US Army, Navy, Air Force Conduct Joint Mass Casualty Combat Exercise

Three branches of the US military have joined forces for a mass casualty combat exercise near the Gowen Field Air National Guard Base in Idaho.

During the drill, soldiers, airmen, and sailors were given different tasks on how to properly and effectively treat or move their wounded comrades while taking heavy fire.

Several UH-60 Black Hawk helicopters from the Idaho Army National Guard also participated in the drill, responding to medical evacuation (MEDEVAC) requests from the simulated combat zone.

Soldiers not directly attending to casualties provided cover fire and used thick red smoke to conceal the movements of the medical team.

When in the MEDEVAC choppers, the Army’s Critical Care Air Transport Team (CCATT) stabilized the casualties until they reached a higher echelon of care.

“The main focus of this joint services training was to all come together, learn each other’s jobs, and create multi-capable soldiers, airmen, and sailors on top of learning how to respond in mass casualty scenarios,” function area manager Senior Master Sgt.
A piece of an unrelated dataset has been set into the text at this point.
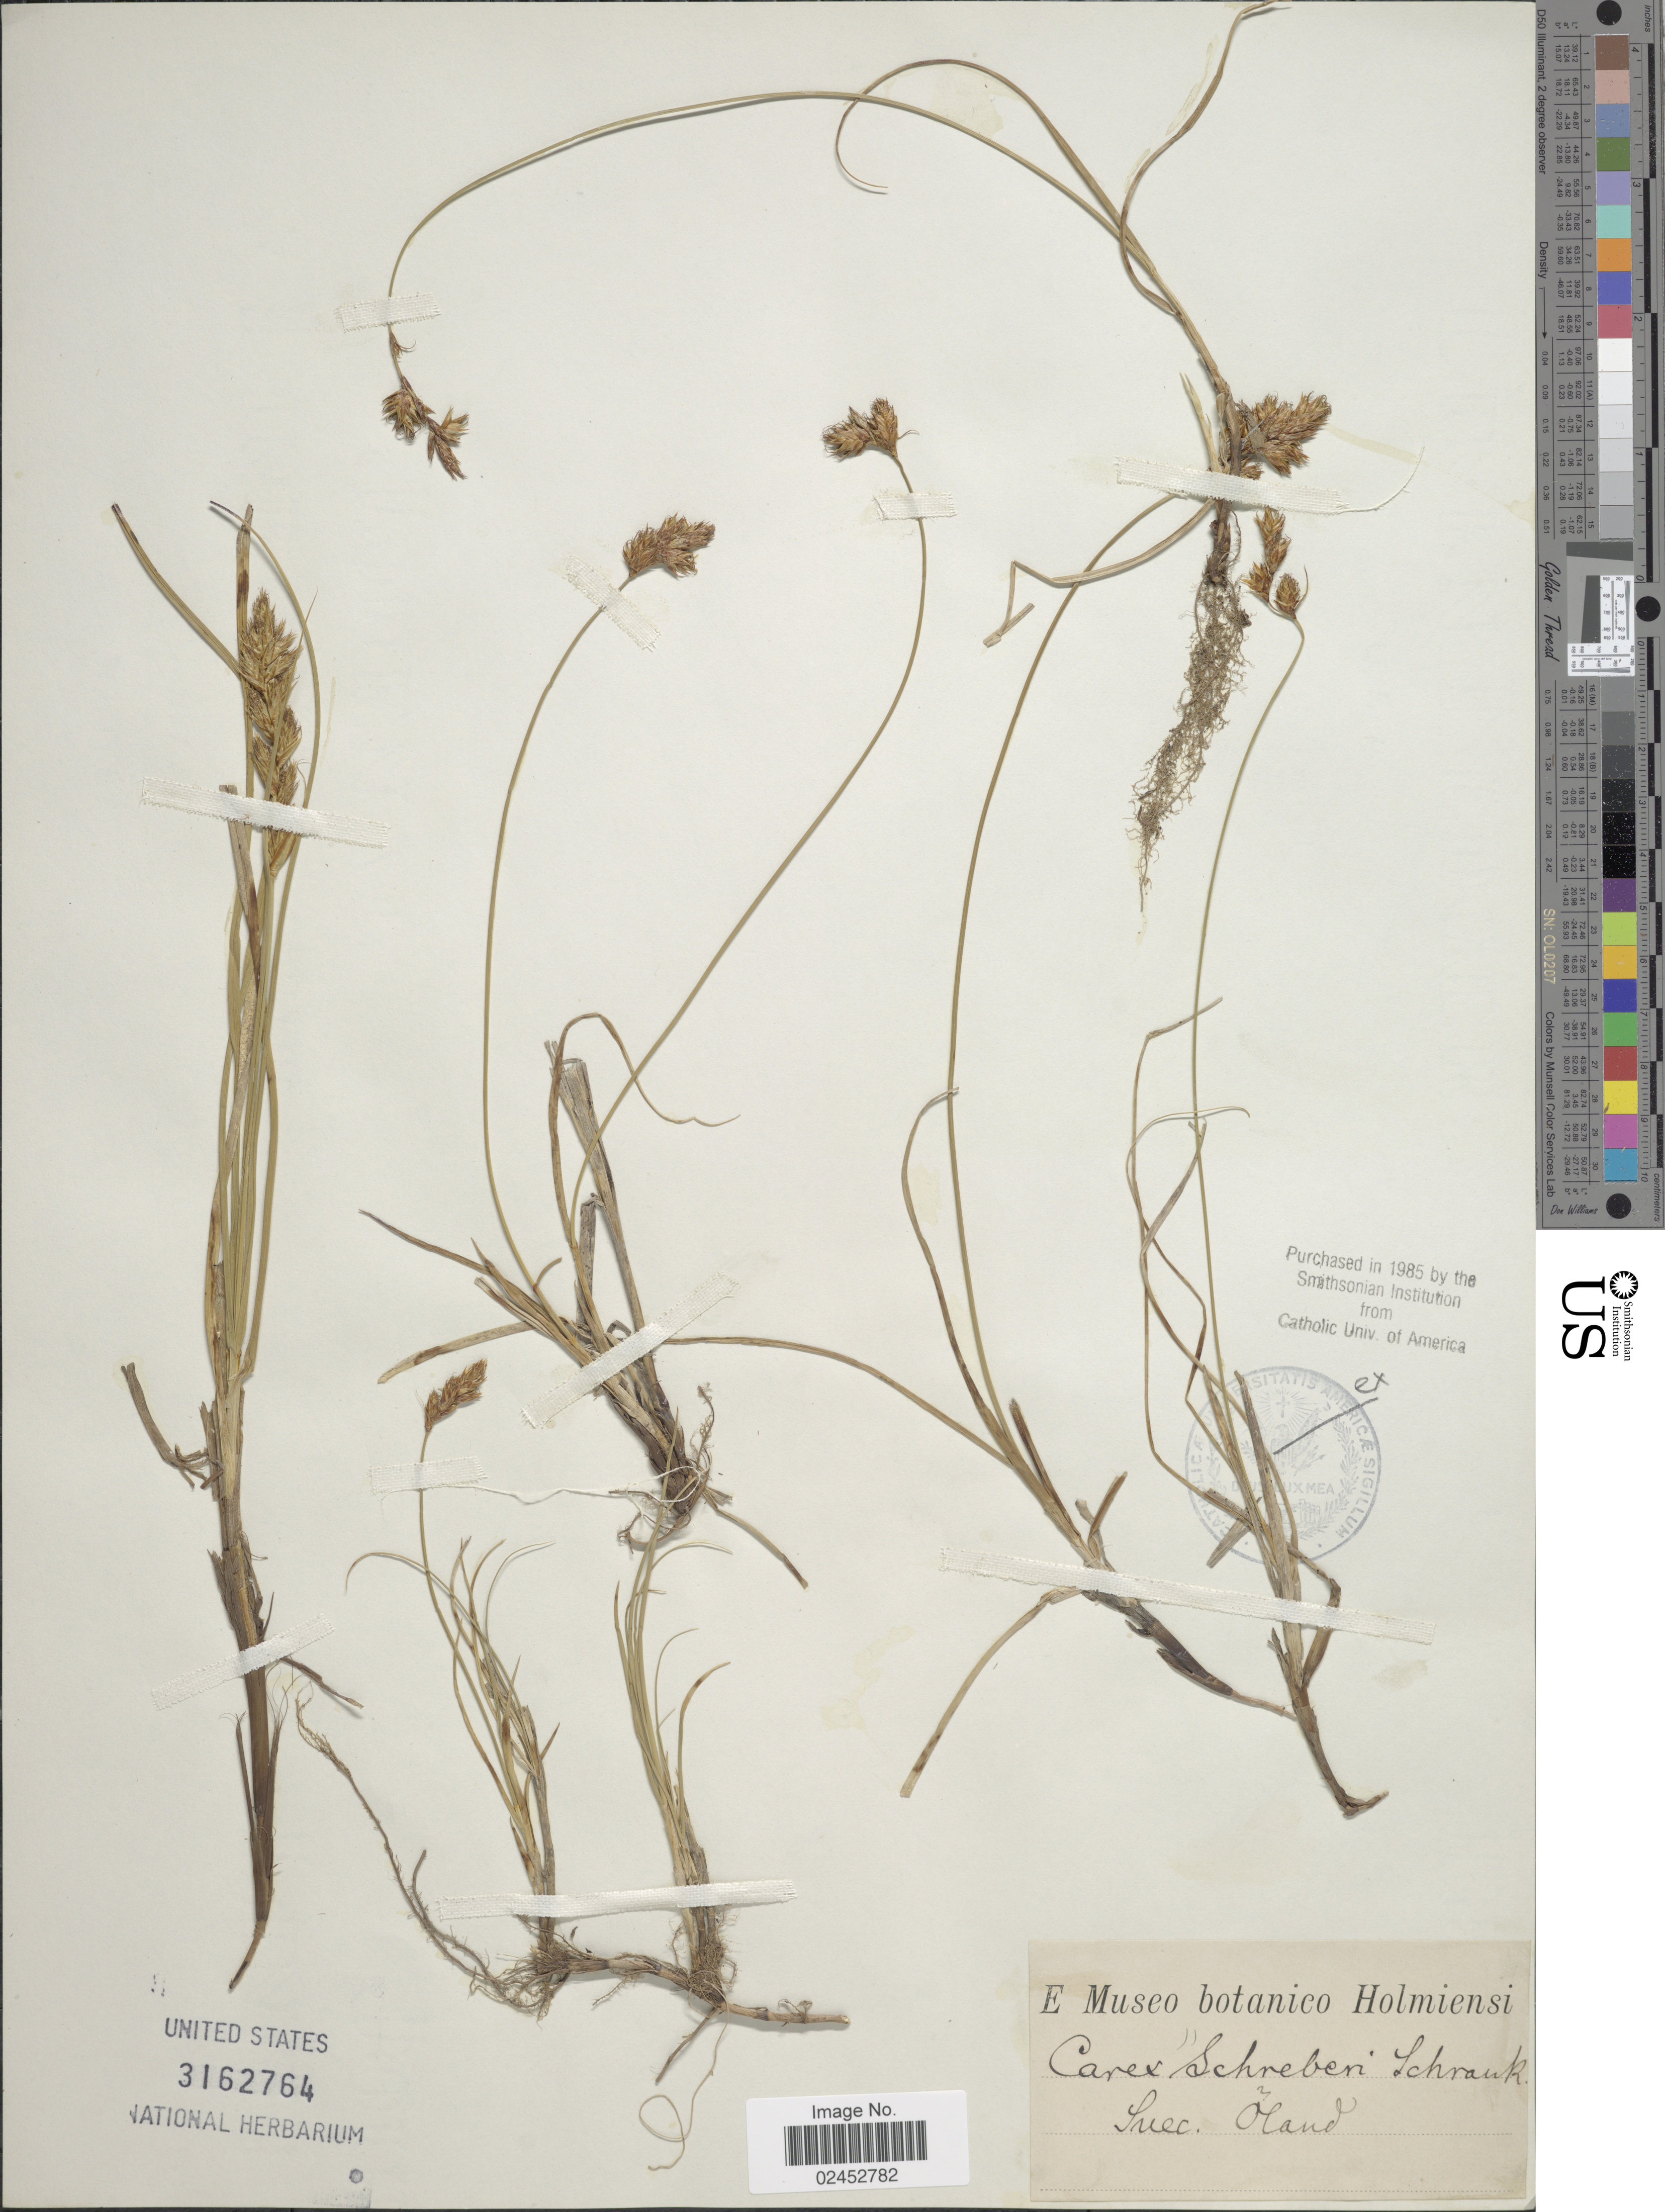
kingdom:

Davis Nguyen said.

‘Under Mental, Physical Stress’

Prior to the drills, airmen from the 124th Fighter Wing provided combat lessons on 360-degree security, care under fire, and tactical movements with red smoke concealment.

Colin Yates, an Idaho Peace Officers Standards and Training instructor, created realistic wounds on role players for a more real-world training experience.

Sailors from the Navy Operational Support Center provided the needed medical logistics support for the simulated deployment location.

mass casualty combat exercise
A US airman from the 366th Medical Group conducts Tactical Combat Casualty Care on the battlefield. Photo: Master Sgt. Becky Vanshur/US Air National Guard

Nguyen explained that all preparations were done to efficiently evaluate soldiers’ ability to perform medical care while under mental and physical stress.

CCATT physician Maj. Mark Urban said the training exercise helps the three military branches to interact with each other and speak each other’s languages, especially when taking care of the wounded during conflict.